HeadlinesBriefing favicon HeadlinesBriefing.com

Perusahaan Minyak AS Perluas di Venezuela dan Timur Tengah di Bawah Trump

Financial Times Companies •
×

Perusahaan minyak AS sedang memperluas operasi mereka di Venezuela dan Timur Tengah dengan cepat karena administrasi Trump sedang mengubah geopolitik energi global. Chevron mengumumkan rencana investasi sebesar $7 miliar di Venezuela, yang merupakan investasi minyak AS besar pertama sejak administrasi menggulingkan Nicolás Maduro tahun lalu.
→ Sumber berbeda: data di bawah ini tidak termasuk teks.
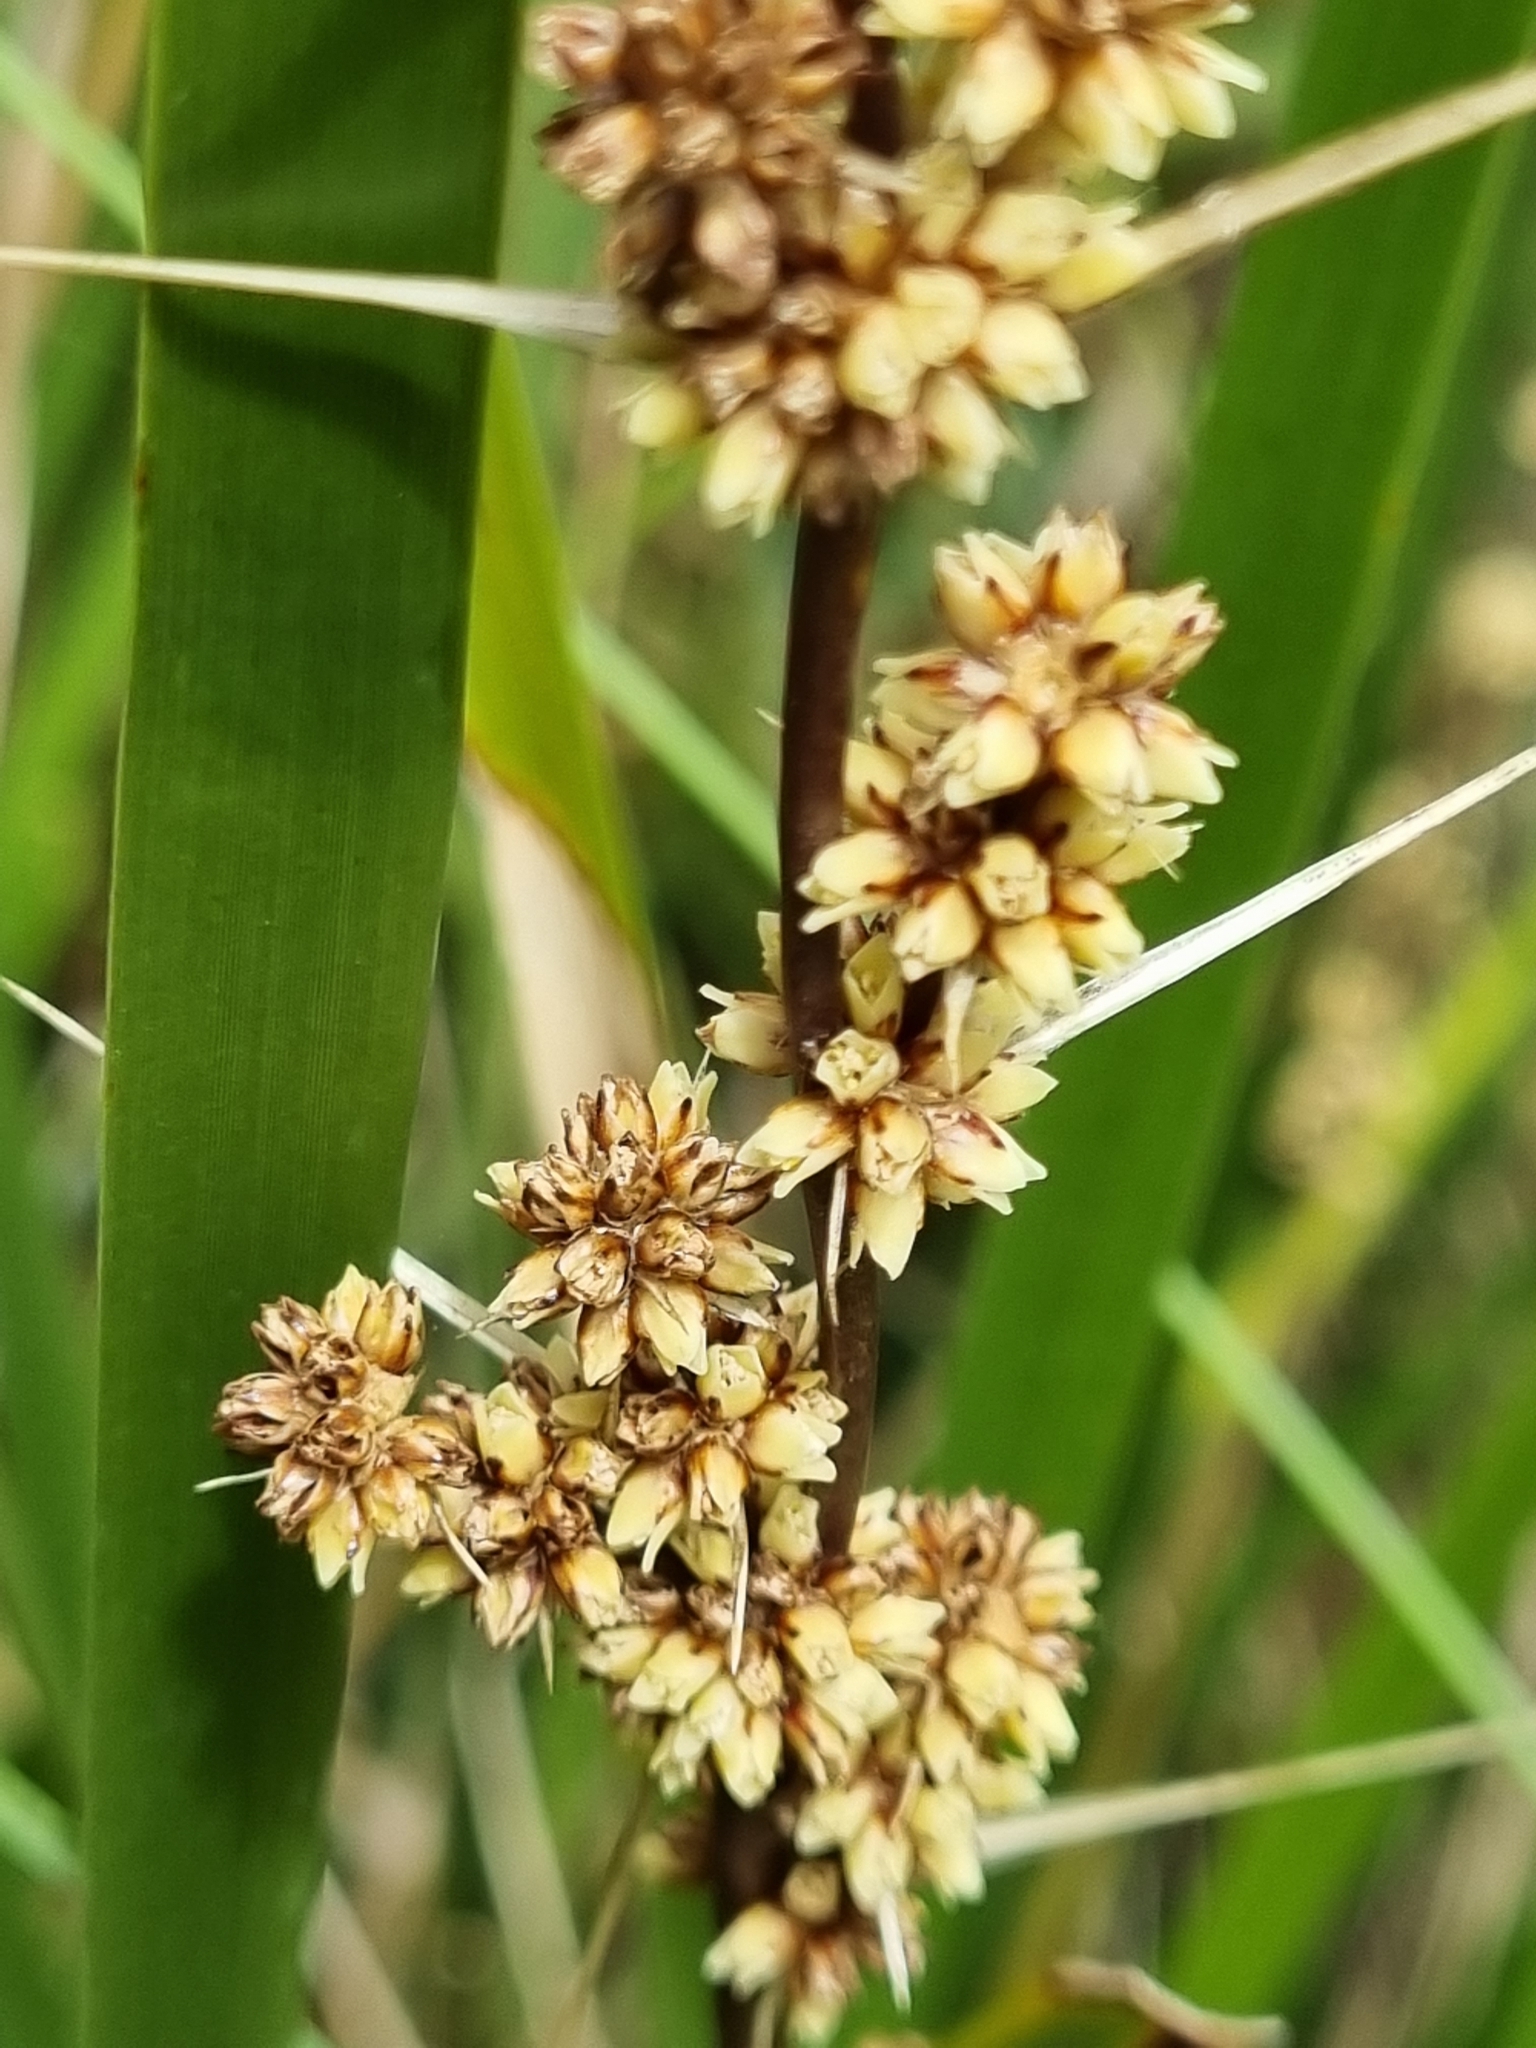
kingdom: Plantae
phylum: Tracheophyta
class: Liliopsida
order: Asparagales
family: Asparagaceae
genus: Lomandra
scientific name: Lomandra longifolia
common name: Longleaf mat-rush
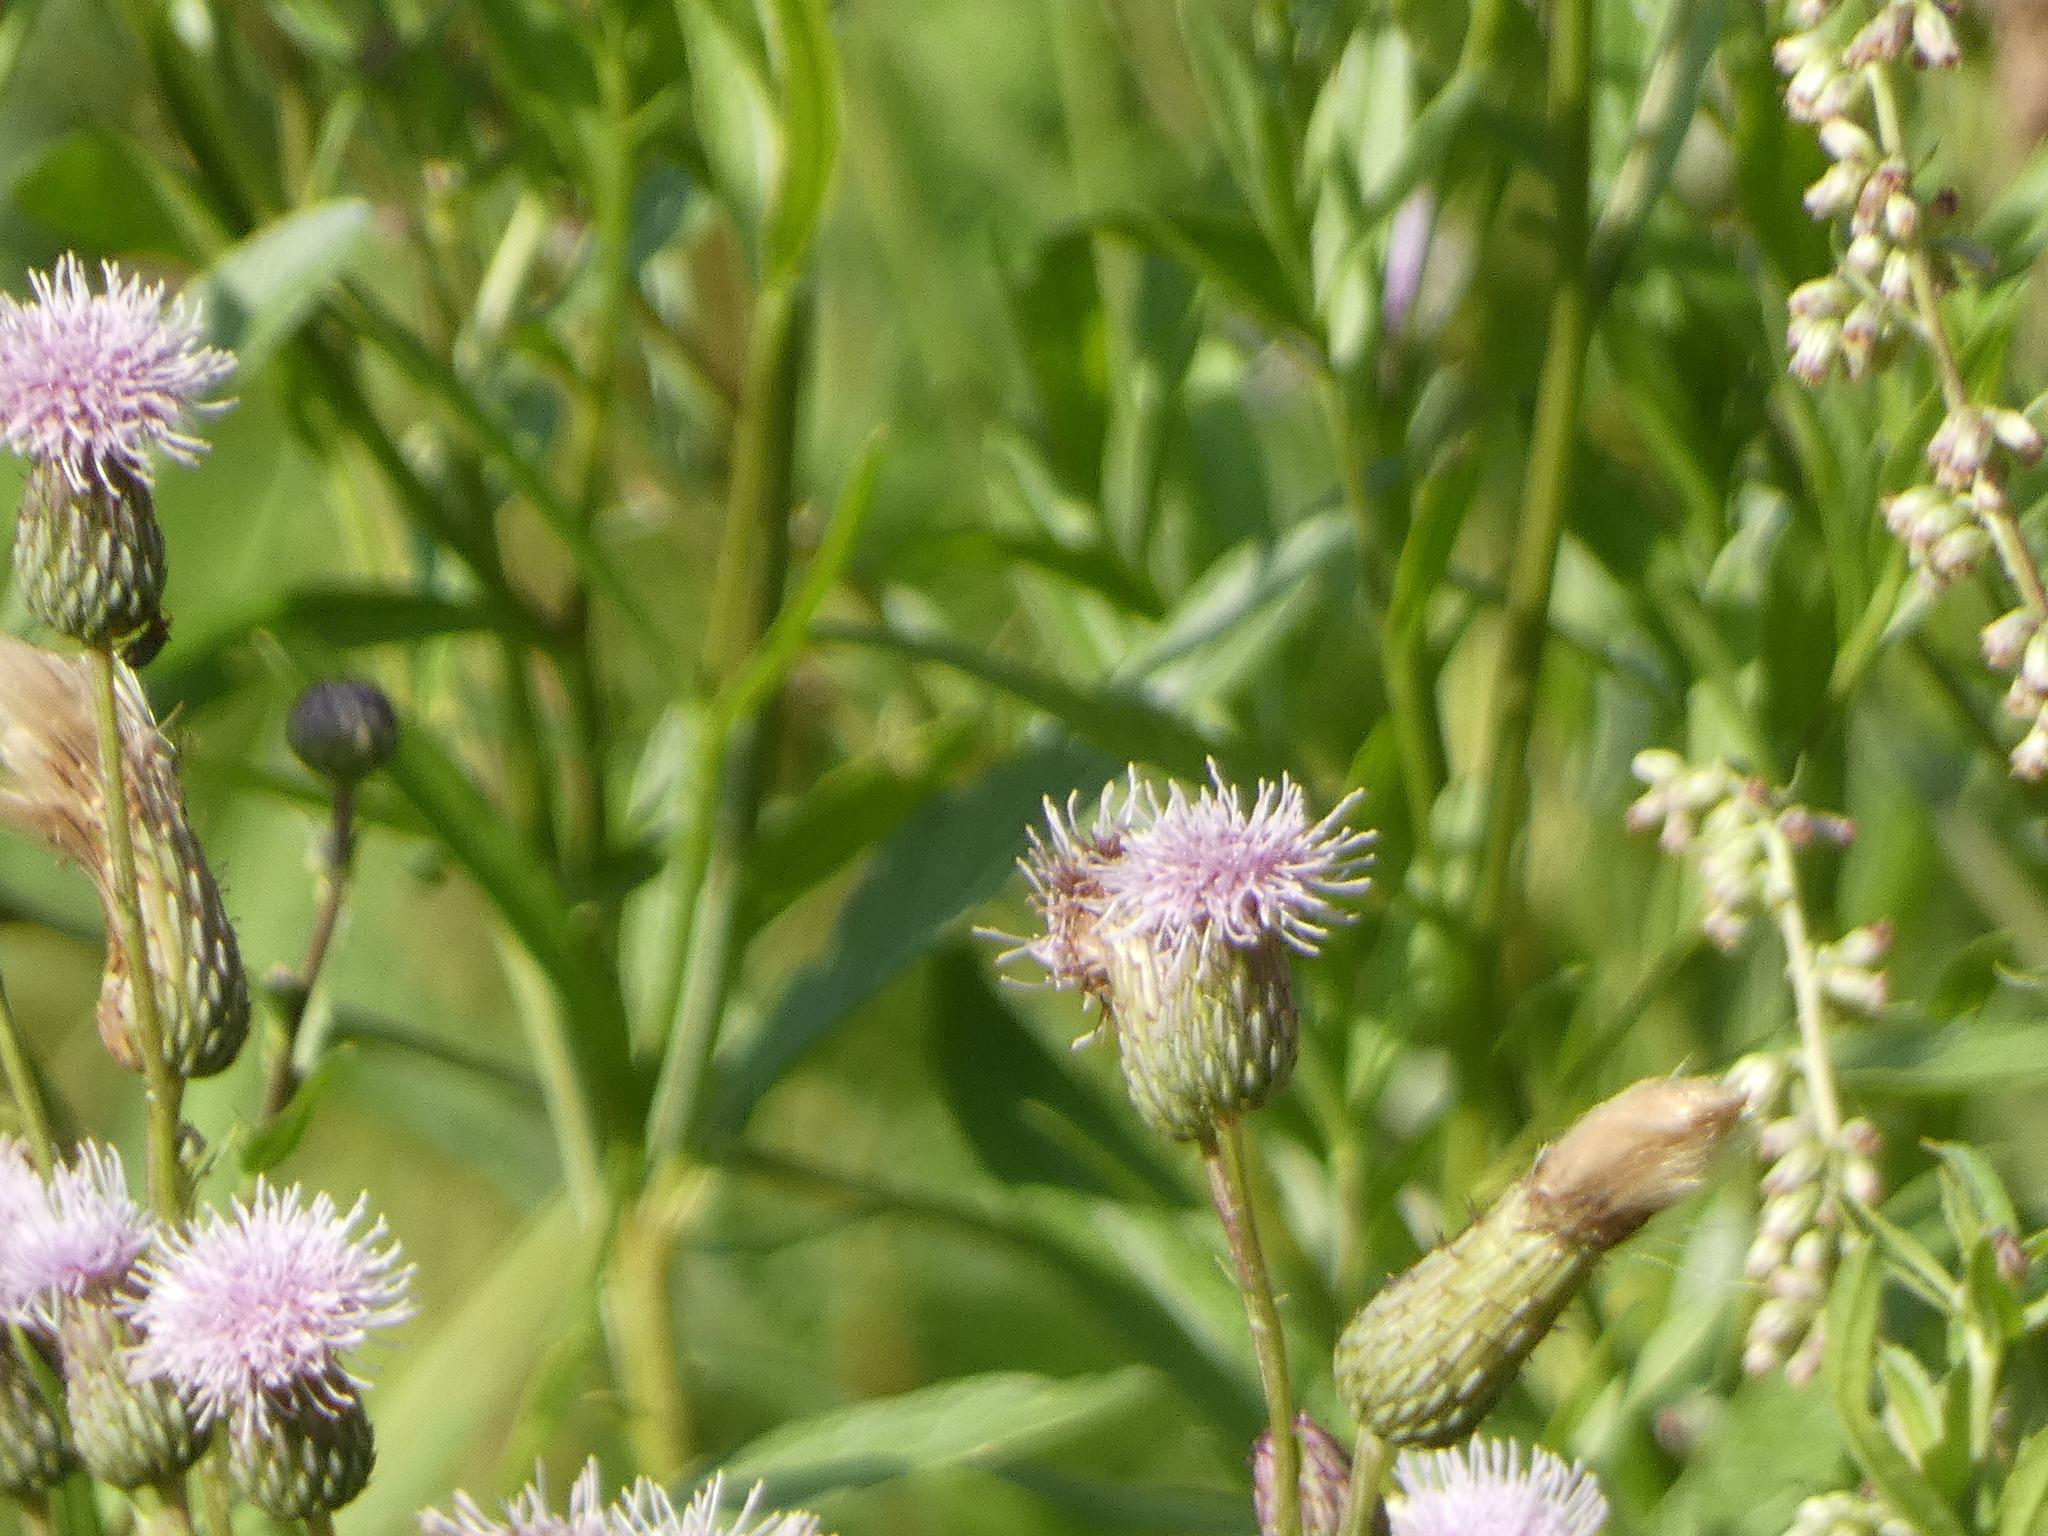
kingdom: Plantae
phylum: Tracheophyta
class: Magnoliopsida
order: Asterales
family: Asteraceae
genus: Cirsium
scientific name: Cirsium arvense
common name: Creeping thistle
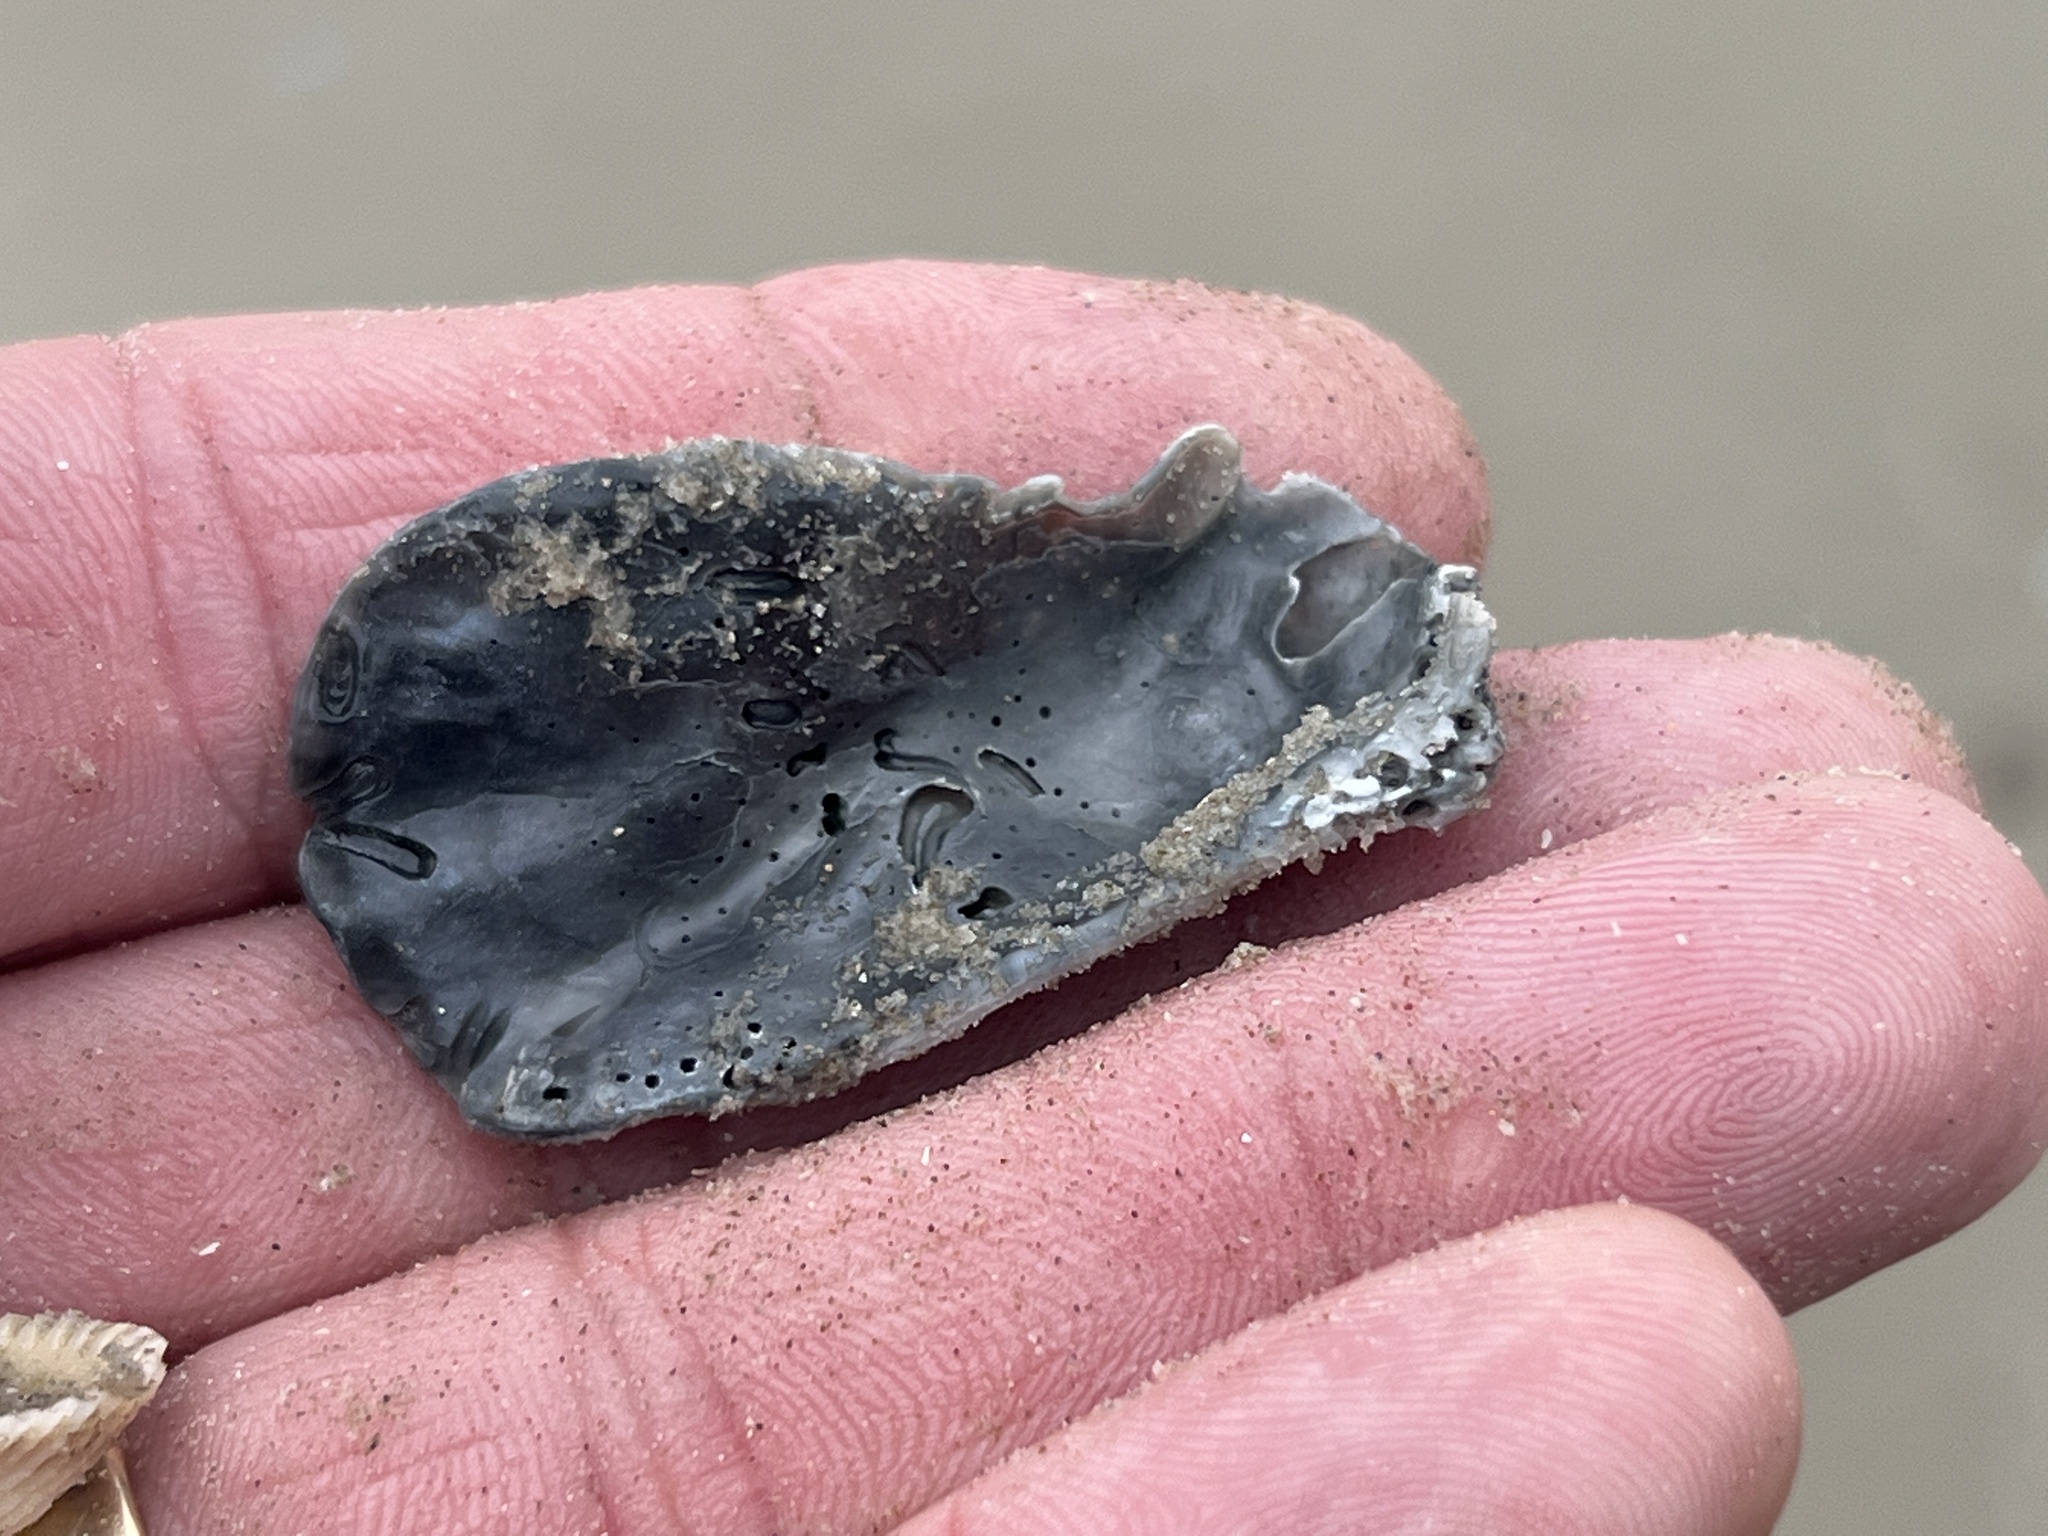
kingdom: Animalia
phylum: Mollusca
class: Bivalvia
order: Ostreida
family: Ostreidae
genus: Crassostrea
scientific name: Crassostrea virginica
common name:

Perjanjian ini memberi AS kontrol mayoritas atas 65 miliar barel bersama mitra Alejandro Betancourt, pemilik perusahaan minyak swasta terbesar kedua di Venezuela.

Kenaikan paralel juga terjadi di Timur Tengah, di mana tycoon Dallas Ross Perot Jr., ketua dewan Kamar Dagang AS dan ketua Perot Companies, berkata bahwa perusahaan AS diminta untuk memenggal kembali ladang minyak lama di seluruh wilayah. Perusahaan HKN Energy milik Perot beroperasi di wilayah Kurdistan Irak dan kini aktif di Syria, mengoperasikan pada jarak kurang dari 100 km dari operasi yang ada untuk mengaktifkan kembali ladang. Chevron sedang memperluas untuk mengidupkan kembali pipa minyak Syria-Irak yang melewati Selat Hormuz, mengikuti ConocoPhillips yang menandatangani kontrak untuk mengembangkan ladang gas Syria pada bulan Juni.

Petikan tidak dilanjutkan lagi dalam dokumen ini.